The Securities and Exchange Commission is investigating the planned merger of Donald Trump’s social media venture with a so-called ‘blank check’ company. The Financial Industry Regulatory Authority is also participating in the probe.

In October, Trump announced that he was going to launch TRUTH Social, an online platform he hopes will contend with the likes of Twitter and Facebook.

The Trump-backed vehicle behind TRUTH Social – Trump Media & Technology Group Corp. (TMTG) – said it would merge with Digital World Acquisition Corporation (DWAC) in an effort to raise money. DWAC is a special purpose acquisition company (SPAC), which exist only to buy other entities. SPACs must disclose any merger talks they have conducted before they execute an initial public offering.

But multiple outlets have reported that the CEO of DWAC had a meeting with Trump months before the company went public and that the conversation was never shared with investors.

“If the meeting is deemed to have represented substantive deal talks, it could violate SEC rules,” according to The Wall Street Journal.

CNBC reports:

DWAC also said Monday that in early November, the SEC sent DWAC a voluntary information and document request that sought documents related to DWAC board meetings, policies about stock trading, the identities of certain investors and details of communications between DWAC and Trump’s social media firm.

The investigations by the SEC and the FINRA were made public Monday in securities documents submitted by DWAC.

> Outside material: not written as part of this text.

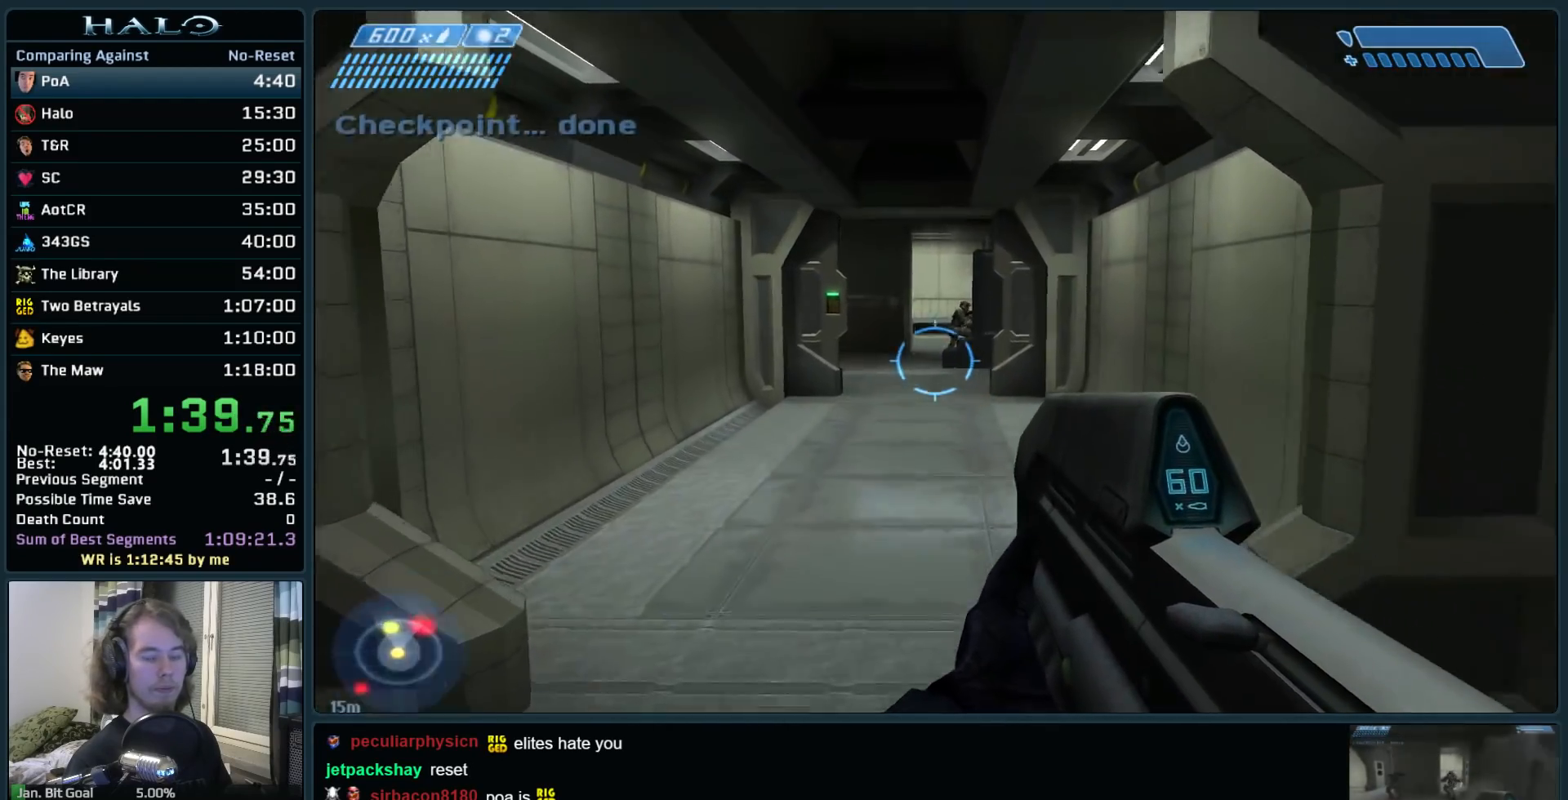
{"keys": ["w"], "mouse": [], "events": [[367, "mouse_left", "down"], [500, "mouse_left", "up"]]}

“The inquiry should not be construed as an indication that FINRA has determined that any violations of Nasdaq rules or federal securities laws have occurred,” the DWAC filing states. “According to the SEC’s request, the investigation does not mean that the SEC has concluded that anyone violated the law or that the SEC has a negative opinion of DWAC or any person, event, or security.”

The Journal adds:

Digital World said over the weekend that it is raising $1 billion from investors in a private investment in public equity, or PIPE, associated with the merger. That money and some or all of the roughly $287.5 million held by the SPAC could be used to grow Trump Media & Technology Group, though SPAC investors can pull money out before the deal closes.